Collected data entries
---

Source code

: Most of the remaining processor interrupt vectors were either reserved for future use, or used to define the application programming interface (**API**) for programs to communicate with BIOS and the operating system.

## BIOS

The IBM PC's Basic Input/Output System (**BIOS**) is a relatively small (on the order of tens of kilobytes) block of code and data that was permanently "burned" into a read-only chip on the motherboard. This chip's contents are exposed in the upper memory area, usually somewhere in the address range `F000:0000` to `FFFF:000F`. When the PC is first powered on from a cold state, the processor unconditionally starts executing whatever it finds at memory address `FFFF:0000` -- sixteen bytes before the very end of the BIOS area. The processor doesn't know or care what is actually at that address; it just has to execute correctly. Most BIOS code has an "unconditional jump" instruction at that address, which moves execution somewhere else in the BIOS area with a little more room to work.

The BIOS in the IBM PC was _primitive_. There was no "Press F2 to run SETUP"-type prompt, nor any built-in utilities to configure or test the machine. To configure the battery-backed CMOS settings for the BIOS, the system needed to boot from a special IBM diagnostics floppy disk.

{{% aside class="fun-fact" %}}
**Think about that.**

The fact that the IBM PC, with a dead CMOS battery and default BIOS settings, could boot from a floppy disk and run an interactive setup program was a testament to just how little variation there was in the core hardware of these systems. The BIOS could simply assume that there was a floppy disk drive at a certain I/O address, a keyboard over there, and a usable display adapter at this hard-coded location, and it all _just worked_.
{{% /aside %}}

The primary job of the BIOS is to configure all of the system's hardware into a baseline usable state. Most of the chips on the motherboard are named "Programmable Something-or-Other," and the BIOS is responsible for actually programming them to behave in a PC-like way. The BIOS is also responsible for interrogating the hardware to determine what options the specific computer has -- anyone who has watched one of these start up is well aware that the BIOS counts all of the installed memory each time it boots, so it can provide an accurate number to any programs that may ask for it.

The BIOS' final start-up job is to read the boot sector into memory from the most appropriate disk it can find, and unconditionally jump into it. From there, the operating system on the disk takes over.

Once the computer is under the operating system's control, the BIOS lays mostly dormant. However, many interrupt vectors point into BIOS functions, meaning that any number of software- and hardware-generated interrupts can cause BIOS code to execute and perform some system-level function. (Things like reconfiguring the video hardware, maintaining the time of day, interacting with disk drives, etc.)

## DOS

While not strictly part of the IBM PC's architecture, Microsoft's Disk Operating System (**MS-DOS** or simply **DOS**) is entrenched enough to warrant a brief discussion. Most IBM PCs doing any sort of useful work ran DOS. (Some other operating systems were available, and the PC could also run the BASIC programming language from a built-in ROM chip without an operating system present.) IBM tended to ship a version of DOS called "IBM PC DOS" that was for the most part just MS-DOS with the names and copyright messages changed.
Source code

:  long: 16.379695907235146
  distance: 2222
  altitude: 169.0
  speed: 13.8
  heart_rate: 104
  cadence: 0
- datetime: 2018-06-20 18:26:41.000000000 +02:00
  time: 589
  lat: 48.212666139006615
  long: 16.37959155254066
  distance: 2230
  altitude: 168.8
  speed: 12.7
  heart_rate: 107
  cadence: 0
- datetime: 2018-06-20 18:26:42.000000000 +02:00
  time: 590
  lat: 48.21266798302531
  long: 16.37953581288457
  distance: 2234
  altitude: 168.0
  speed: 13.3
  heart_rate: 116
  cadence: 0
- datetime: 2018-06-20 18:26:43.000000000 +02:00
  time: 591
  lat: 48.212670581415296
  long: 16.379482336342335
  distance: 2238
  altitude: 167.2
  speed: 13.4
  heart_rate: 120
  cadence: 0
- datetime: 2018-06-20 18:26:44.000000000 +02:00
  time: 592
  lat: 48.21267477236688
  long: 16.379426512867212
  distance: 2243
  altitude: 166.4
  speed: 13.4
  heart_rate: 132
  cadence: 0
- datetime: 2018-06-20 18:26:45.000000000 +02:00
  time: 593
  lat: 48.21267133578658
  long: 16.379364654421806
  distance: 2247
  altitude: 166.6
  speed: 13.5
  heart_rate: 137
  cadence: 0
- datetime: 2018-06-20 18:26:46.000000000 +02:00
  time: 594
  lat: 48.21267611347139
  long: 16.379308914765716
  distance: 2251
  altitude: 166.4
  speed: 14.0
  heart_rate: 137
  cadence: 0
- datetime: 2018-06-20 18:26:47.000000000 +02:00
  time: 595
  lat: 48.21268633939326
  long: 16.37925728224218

---

Your task is to reproduce all the data exactly as shown.

- Written reply:
Source code

: Most of the remaining processor interrupt vectors were either reserved for future use, or used to define the application programming interface (**API**) for programs to communicate with BIOS and the operating system.

## BIOS

The IBM PC's Basic Input/Output System (**BIOS**) is a relatively small (on the order of tens of kilobytes) block of code and data that was permanently "burned" into a read-only chip on the motherboard. This chip's contents are exposed in the upper memory area, usually somewhere in the address range `F000:0000` to `FFFF:000F`. When the PC is first powered on from a cold state, the processor unconditionally starts executing whatever it finds at memory address `FFFF:0000` -- sixteen bytes before the very end of the BIOS area. The processor doesn't know or care what is actually at that address; it just has to execute correctly. Most BIOS code has an "unconditional jump" instruction at that address, which moves execution somewhere else in the BIOS area with a little more room to work.

The BIOS in the IBM PC was _primitive_. There was no "Press F2 to run SETUP"-type prompt, nor any built-in utilities to configure or test the machine. To configure the battery-backed CMOS settings for the BIOS, the system needed to boot from a special IBM diagnostics floppy disk.

{{% aside class="fun-fact" %}}
**Think about that.**

The fact that the IBM PC, with a dead CMOS battery and default BIOS settings, could boot from a floppy disk and run an interactive setup program was a testament to just how little variation there was in the core hardware of these systems. The BIOS could simply assume that there was a floppy disk drive at a certain I/O address, a keyboard over there, and a usable display adapter at this hard-coded location, and it all _just worked_.
{{% /aside %}}

The primary job of the BIOS is to configure all of the system's hardware into a baseline usable state. Most of the chips on the motherboard are named "Programmable Something-or-Other," and the BIOS is responsible for actually programming them to behave in a PC-like way. The BIOS is also responsible for interrogating the hardware to determine what options the specific computer has -- anyone who has watched one of these start up is well aware that the BIOS counts all of the installed memory each time it boots, so it can provide an accurate number to any programs that may ask for it.

The BIOS' final start-up job is to read the boot sector into memory from the most appropriate disk it can find, and unconditionally jump into it. From there, the operating system on the disk takes over.

Once the computer is under the operating system's control, the BIOS lays mostly dormant. However, many interrupt vectors point into BIOS functions, meaning that any number of software- and hardware-generated interrupts can cause BIOS code to execute and perform some system-level function. (Things like reconfiguring the video hardware, maintaining the time of day, interacting with disk drives, etc.)

## DOS

While not strictly part of the IBM PC's architecture, Microsoft's Disk Operating System (**MS-DOS** or simply **DOS**) is entrenched enough to warrant a brief discussion. Most IBM PCs doing any sort of useful work ran DOS. (Some other operating systems were available, and the PC could also run the BASIC programming language from a built-in ROM chip without an operating system present.) IBM tended to ship a version of DOS called "IBM PC DOS" that was for the most part just MS-DOS with the names and copyright messages changed.
Source code

:  long: 16.379695907235146
  distance: 2222
  altitude: 169.0
  speed: 13.8
  heart_rate: 104
  cadence: 0
- datetime: 2018-06-20 18:26:41.000000000 +02:00
  time: 589
  lat: 48.212666139006615
  long: 16.37959155254066
  distance: 2230
  altitude: 168.8
  speed: 12.7
  heart_rate: 107
  cadence: 0
- datetime: 2018-06-20 18:26:42.000000000 +02:00
  time: 590
  lat: 48.21266798302531
  long: 16.37953581288457
  distance: 2234
  altitude: 168.0
  speed: 13.3
  heart_rate: 116
  cadence: 0
- datetime: 2018-06-20 18:26:43.000000000 +02:00
  time: 591
  lat: 48.212670581415296
  long: 16.379482336342335
  distance: 2238
  altitude: 167.2
  speed: 13.4
  heart_rate: 120
  cadence: 0
- datetime: 2018-06-20 18:26:44.000000000 +02:00
  time: 592
  lat: 48.21267477236688
  long: 16.379426512867212
  distance: 2243
  altitude: 166.4
  speed: 13.4
  heart_rate: 132
  cadence: 0
- datetime: 2018-06-20 18:26:45.000000000 +02:00
  time: 593
  lat: 48.21267133578658
  long: 16.379364654421806
  distance: 2247
  altitude: 166.6
  speed: 13.5
  heart_rate: 137
  cadence: 0
- datetime: 2018-06-20 18:26:46.000000000 +02:00
  time: 594
  lat: 48.21267611347139
  long: 16.379308914765716
  distance: 2251
  altitude: 166.4
  speed: 14.0
  heart_rate: 137
  cadence: 0
- datetime: 2018-06-20 18:26:47.000000000 +02:00
  time: 595
  lat: 48.21268633939326
  long: 16.37925728224218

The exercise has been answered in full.